** Opening Records for this task block **

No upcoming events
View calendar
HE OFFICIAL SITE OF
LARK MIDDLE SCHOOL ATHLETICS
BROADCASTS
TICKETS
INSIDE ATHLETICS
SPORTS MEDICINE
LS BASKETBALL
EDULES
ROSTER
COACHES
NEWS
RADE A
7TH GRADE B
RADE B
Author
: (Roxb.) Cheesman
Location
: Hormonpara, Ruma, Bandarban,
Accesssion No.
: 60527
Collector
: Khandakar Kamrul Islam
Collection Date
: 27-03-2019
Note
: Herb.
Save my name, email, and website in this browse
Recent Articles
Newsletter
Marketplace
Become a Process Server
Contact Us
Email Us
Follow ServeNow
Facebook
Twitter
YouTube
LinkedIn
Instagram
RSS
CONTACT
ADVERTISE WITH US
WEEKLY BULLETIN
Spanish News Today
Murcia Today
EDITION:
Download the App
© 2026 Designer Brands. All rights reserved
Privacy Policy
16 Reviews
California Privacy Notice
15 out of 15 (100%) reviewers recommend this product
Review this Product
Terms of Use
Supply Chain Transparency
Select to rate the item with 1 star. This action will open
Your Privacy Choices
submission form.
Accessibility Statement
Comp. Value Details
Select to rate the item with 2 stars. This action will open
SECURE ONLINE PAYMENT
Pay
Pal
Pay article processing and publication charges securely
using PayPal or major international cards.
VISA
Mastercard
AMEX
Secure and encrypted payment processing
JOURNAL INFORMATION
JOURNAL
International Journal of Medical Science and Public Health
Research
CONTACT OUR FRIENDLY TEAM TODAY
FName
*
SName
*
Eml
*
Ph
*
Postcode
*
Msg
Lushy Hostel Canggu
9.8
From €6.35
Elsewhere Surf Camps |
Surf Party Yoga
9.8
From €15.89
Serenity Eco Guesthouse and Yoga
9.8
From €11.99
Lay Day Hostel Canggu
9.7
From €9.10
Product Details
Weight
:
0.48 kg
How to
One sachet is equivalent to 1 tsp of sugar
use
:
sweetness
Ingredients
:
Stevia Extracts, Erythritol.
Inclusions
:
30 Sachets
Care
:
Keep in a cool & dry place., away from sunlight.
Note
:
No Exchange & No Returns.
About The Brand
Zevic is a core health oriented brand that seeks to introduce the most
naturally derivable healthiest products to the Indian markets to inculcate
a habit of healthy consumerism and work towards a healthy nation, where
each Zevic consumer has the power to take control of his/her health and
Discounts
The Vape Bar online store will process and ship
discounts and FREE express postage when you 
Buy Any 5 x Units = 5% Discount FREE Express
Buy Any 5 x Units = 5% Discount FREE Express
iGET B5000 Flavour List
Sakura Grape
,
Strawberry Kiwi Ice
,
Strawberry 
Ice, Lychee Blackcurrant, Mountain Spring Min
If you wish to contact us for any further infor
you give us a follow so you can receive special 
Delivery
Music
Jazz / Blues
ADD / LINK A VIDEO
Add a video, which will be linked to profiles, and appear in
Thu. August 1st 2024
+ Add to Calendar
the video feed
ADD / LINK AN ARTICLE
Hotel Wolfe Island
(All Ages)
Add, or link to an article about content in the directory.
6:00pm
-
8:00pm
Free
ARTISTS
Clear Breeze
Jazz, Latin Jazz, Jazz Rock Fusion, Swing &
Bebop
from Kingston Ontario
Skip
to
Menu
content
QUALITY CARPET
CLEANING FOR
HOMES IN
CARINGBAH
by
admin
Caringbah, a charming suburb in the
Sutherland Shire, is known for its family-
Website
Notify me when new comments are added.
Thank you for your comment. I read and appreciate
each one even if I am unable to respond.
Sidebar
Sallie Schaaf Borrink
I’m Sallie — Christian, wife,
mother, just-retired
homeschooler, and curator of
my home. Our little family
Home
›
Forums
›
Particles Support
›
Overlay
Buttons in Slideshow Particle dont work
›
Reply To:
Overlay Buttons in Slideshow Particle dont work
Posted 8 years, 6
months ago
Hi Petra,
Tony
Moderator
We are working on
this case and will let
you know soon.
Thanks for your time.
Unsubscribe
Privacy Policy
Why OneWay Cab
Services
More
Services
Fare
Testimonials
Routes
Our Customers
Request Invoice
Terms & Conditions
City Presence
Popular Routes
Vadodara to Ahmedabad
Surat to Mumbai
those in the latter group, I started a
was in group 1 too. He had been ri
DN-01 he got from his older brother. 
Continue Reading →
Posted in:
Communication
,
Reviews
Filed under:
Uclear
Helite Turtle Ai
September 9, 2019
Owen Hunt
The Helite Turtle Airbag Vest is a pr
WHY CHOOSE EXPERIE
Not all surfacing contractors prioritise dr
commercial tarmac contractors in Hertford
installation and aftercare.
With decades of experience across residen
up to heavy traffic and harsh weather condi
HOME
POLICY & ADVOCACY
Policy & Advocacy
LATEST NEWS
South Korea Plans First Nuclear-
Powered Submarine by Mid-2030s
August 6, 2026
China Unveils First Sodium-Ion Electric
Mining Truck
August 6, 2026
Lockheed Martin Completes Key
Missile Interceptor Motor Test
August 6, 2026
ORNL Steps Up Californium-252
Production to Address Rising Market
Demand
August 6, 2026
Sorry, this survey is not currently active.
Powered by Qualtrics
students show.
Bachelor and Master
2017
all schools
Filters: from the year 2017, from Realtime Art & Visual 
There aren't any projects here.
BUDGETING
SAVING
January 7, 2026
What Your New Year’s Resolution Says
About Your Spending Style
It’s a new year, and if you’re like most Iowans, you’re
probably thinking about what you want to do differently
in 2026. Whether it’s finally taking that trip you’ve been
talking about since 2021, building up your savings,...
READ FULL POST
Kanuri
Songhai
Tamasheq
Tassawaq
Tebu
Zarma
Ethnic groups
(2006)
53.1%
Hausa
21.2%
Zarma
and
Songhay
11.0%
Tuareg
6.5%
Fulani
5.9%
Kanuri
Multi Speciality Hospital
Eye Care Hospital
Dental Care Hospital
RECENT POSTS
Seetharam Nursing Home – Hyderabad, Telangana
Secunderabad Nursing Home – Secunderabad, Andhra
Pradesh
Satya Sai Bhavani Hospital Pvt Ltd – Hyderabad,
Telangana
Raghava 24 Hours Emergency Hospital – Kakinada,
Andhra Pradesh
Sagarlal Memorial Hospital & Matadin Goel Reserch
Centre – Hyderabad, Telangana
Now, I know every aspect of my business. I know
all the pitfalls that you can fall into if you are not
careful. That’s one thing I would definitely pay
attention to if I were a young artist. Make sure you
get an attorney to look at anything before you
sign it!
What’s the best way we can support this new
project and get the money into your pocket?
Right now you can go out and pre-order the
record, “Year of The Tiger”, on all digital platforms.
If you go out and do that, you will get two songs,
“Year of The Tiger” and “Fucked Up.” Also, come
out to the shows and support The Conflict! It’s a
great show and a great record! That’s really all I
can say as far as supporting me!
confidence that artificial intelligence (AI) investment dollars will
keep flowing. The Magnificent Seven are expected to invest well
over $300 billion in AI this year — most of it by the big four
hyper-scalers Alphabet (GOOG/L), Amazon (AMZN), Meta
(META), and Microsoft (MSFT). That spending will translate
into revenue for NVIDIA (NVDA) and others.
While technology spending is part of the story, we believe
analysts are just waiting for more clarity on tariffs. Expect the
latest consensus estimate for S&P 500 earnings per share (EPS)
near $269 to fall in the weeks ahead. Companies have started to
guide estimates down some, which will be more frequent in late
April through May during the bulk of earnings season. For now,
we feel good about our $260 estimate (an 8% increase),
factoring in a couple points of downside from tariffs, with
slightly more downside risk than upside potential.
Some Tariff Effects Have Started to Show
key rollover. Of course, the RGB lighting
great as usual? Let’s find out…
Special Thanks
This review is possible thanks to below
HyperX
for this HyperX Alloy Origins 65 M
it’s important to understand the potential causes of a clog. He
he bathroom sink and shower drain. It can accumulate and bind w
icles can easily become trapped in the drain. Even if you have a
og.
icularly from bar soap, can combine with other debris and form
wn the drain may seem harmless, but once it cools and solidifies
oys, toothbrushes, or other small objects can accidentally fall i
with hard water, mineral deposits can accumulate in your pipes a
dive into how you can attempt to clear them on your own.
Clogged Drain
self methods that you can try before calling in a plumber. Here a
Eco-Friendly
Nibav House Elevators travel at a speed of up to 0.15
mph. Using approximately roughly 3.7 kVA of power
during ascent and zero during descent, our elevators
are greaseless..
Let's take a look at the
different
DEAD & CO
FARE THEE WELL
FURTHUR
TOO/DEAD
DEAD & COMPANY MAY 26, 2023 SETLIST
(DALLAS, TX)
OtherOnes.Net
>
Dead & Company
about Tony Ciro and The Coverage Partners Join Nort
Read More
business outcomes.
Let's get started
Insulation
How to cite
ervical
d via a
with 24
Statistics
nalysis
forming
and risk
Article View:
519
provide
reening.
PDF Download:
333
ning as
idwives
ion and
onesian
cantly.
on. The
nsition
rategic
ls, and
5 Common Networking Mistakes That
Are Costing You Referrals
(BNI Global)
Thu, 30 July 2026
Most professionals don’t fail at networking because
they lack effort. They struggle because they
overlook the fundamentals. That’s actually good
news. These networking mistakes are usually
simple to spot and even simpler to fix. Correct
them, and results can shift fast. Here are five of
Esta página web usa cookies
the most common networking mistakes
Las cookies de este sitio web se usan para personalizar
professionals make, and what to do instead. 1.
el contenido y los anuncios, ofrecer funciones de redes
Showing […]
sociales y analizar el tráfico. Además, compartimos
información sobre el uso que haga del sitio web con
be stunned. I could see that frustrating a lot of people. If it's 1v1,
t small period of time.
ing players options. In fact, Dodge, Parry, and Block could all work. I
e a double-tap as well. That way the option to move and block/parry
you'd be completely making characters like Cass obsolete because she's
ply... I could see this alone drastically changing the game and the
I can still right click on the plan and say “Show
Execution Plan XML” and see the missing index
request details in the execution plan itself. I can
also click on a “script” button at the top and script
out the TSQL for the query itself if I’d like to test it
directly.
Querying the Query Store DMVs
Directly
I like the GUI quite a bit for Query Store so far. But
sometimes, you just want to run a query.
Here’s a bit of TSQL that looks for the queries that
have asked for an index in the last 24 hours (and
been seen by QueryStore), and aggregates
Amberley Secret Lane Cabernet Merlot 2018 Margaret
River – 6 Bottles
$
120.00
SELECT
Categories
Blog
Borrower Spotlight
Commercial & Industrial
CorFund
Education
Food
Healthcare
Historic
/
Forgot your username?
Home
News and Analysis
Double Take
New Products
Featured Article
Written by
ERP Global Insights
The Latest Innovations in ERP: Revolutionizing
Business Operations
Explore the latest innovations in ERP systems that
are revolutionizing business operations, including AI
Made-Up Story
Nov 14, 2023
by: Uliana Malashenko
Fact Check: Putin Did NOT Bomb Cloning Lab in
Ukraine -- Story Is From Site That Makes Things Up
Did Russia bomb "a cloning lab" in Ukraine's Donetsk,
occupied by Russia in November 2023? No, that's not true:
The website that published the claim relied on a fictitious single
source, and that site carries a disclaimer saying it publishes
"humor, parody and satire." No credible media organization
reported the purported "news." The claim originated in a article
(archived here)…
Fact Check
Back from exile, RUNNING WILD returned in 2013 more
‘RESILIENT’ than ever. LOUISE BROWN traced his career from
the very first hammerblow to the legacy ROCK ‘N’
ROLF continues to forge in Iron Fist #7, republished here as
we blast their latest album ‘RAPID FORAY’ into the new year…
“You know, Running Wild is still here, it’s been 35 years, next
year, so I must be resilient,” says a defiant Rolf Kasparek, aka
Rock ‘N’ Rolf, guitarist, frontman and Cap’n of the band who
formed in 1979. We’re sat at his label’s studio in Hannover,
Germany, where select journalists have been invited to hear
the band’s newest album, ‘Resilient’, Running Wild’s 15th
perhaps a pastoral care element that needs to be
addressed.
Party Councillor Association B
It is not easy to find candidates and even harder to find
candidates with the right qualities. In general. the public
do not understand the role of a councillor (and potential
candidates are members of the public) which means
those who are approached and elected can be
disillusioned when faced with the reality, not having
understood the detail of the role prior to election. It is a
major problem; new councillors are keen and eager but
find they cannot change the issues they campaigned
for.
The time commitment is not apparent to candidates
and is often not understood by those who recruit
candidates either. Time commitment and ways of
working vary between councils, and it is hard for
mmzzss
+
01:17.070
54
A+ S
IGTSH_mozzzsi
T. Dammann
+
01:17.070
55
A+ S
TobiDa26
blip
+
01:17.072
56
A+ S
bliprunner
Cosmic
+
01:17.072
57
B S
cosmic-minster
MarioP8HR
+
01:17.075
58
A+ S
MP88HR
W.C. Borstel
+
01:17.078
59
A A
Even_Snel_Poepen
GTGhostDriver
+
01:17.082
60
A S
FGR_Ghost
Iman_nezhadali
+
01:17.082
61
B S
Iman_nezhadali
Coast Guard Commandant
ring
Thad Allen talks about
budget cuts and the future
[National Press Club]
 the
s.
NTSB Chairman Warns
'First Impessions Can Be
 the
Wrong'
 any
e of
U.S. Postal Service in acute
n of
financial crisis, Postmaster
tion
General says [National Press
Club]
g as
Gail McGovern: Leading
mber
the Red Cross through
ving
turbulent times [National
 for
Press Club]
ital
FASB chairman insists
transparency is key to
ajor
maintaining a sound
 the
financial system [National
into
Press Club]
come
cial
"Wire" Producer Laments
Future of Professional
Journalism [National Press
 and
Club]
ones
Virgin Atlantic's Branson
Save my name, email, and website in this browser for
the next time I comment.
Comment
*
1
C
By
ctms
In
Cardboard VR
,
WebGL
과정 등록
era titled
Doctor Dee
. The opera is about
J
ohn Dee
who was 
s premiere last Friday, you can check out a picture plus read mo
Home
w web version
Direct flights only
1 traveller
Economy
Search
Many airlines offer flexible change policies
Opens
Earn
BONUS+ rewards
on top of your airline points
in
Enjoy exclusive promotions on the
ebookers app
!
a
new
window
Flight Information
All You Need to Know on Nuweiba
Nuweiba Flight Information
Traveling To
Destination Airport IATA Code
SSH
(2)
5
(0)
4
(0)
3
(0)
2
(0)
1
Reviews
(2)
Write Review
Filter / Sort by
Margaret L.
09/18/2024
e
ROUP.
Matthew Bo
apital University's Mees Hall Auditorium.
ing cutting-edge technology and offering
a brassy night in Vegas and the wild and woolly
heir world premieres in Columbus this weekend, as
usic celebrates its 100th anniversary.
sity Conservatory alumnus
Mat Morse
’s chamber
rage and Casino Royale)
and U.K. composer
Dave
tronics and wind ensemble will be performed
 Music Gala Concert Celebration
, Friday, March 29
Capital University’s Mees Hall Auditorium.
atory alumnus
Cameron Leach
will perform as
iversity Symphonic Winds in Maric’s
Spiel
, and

** Closing Records for this task block **

Exercise
Rewrite the entries from the start up to and including the line with "About The Brand", replacing "Newsletter" with "Mailing List" and leaving everything else unchanged.

Exercise solution
No upcoming events
View calendar
HE OFFICIAL SITE OF
LARK MIDDLE SCHOOL ATHLETICS
BROADCASTS
TICKETS
INSIDE ATHLETICS
SPORTS MEDICINE
LS BASKETBALL
EDULES
ROSTER
COACHES
NEWS
RADE A
7TH GRADE B
RADE B
Author
: (Roxb.) Cheesman
Location
: Hormonpara, Ruma, Bandarban,
Accesssion No.
: 60527
Collector
: Khandakar Kamrul Islam
Collection Date
: 27-03-2019
Note
: Herb.
Save my name, email, and website in this browse
Recent Articles
Mailing List
Marketplace
Become a Process Server
Contact Us
Email Us
Follow ServeNow
Facebook
Twitter
YouTube
LinkedIn
Instagram
RSS
CONTACT
ADVERTISE WITH US
WEEKLY BULLETIN
Spanish News Today
Murcia Today
EDITION:
Download the App
© 2026 Designer Brands. All rights reserved
Privacy Policy
16 Reviews
California Privacy Notice
15 out of 15 (100%) reviewers recommend this product
Review this Product
Terms of Use
Supply Chain Transparency
Select to rate the item with 1 star. This action will open
Your Privacy Choices
submission form.
Accessibility Statement
Comp. Value Details
Select to rate the item with 2 stars. This action will open
SECURE ONLINE PAYMENT
Pay
Pal
Pay article processing and publication charges securely
using PayPal or major international cards.
VISA
Mastercard
AMEX
Secure and encrypted payment processing
JOURNAL INFORMATION
JOURNAL
International Journal of Medical Science and Public Health
Research
CONTACT OUR FRIENDLY TEAM TODAY
FName
*
SName
*
Eml
*
Ph
*
Postcode
*
Msg
Lushy Hostel Canggu
9.8
From €6.35
Elsewhere Surf Camps |
Surf Party Yoga
9.8
From €15.89
Serenity Eco Guesthouse and Yoga
9.8
From €11.99
Lay Day Hostel Canggu
9.7
From €9.10
Product Details
Weight
:
0.48 kg
How to
One sachet is equivalent to 1 tsp of sugar
use
:
sweetness
Ingredients
:
Stevia Extracts, Erythritol.
Inclusions
:
30 Sachets
Care
:
Keep in a cool & dry place., away from sunlight.
Note
:
No Exchange & No Returns.
About The Brand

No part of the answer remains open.